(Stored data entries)

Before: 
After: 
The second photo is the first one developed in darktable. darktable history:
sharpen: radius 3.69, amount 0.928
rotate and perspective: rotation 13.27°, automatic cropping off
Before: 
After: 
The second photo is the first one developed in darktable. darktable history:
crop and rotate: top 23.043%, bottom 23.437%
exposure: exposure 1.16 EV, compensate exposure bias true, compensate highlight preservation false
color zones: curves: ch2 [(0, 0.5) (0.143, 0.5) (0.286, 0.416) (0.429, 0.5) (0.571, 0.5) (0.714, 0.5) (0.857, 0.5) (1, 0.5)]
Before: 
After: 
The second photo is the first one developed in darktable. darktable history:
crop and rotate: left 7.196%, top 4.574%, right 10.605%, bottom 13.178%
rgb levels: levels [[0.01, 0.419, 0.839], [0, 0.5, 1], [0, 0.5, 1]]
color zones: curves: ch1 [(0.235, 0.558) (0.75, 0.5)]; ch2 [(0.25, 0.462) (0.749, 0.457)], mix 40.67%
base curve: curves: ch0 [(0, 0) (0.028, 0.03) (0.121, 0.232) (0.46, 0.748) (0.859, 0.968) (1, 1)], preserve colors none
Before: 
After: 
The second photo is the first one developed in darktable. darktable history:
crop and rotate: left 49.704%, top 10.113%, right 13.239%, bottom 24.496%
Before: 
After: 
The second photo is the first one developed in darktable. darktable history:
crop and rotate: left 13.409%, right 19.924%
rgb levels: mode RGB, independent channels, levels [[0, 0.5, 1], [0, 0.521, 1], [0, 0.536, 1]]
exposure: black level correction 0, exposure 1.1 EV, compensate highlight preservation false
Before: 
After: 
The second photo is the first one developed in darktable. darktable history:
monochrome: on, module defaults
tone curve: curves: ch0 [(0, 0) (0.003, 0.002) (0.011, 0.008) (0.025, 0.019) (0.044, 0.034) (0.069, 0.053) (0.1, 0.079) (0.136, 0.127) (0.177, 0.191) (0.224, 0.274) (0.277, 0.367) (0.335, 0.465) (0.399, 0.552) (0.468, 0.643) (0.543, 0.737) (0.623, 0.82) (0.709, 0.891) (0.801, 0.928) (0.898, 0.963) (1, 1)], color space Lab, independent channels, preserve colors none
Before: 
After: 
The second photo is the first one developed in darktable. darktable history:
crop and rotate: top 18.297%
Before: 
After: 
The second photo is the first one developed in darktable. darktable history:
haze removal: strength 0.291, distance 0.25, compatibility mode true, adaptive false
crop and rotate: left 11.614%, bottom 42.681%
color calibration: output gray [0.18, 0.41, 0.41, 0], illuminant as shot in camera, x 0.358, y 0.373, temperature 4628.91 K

Task details
Copy every line of the listing word for word.

Complete response
Before: 
After: 
The second photo is the first one developed in darktable. darktable history:
sharpen: radius 3.69, amount 0.928
rotate and perspective: rotation 13.27°, automatic cropping off
Before: 
After: 
The second photo is the first one developed in darktable. darktable history:
crop and rotate: top 23.043%, bottom 23.437%
exposure: exposure 1.16 EV, compensate exposure bias true, compensate highlight preservation false
color zones: curves: ch2 [(0, 0.5) (0.143, 0.5) (0.286, 0.416) (0.429, 0.5) (0.571, 0.5) (0.714, 0.5) (0.857, 0.5) (1, 0.5)]
Before: 
After: 
The second photo is the first one developed in darktable. darktable history:
crop and rotate: left 7.196%, top 4.574%, right 10.605%, bottom 13.178%
rgb levels: levels [[0.01, 0.419, 0.839], [0, 0.5, 1], [0, 0.5, 1]]
color zones: curves: ch1 [(0.235, 0.558) (0.75, 0.5)]; ch2 [(0.25, 0.462) (0.749, 0.457)], mix 40.67%
base curve: curves: ch0 [(0, 0) (0.028, 0.03) (0.121, 0.232) (0.46, 0.748) (0.859, 0.968) (1, 1)], preserve colors none
Before: 
After: 
The second photo is the first one developed in darktable. darktable history:
crop and rotate: left 49.704%, top 10.113%, right 13.239%, bottom 24.496%
Before: 
After: 
The second photo is the first one developed in darktable. darktable history:
crop and rotate: left 13.409%, right 19.924%
rgb levels: mode RGB, independent channels, levels [[0, 0.5, 1], [0, 0.521, 1], [0, 0.536, 1]]
exposure: black level correction 0, exposure 1.1 EV, compensate highlight preservation false
Before: 
After: 
The second photo is the first one developed in darktable. darktable history:
monochrome: on, module defaults
tone curve: curves: ch0 [(0, 0) (0.003, 0.002) (0.011, 0.008) (0.025, 0.019) (0.044, 0.034) (0.069, 0.053) (0.1, 0.079) (0.136, 0.127) (0.177, 0.191) (0.224, 0.274) (0.277, 0.367) (0.335, 0.465) (0.399, 0.552) (0.468, 0.643) (0.543, 0.737) (0.623, 0.82) (0.709, 0.891) (0.801, 0.928) (0.898, 0.963) (1, 1)], color space Lab, independent channels, preserve colors none
Before: 
After: 
The second photo is the first one developed in darktable. darktable history:
crop and rotate: top 18.297%
Before: 
After: 
The second photo is the first one developed in darktable. darktable history:
haze removal: strength 0.291, distance 0.25, compatibility mode true, adaptive false
crop and rotate: left 11.614%, bottom 42.681%
color calibration: output gray [0.18, 0.41, 0.41, 0], illuminant as shot in camera, x 0.358, y 0.373, temperature 4628.91 K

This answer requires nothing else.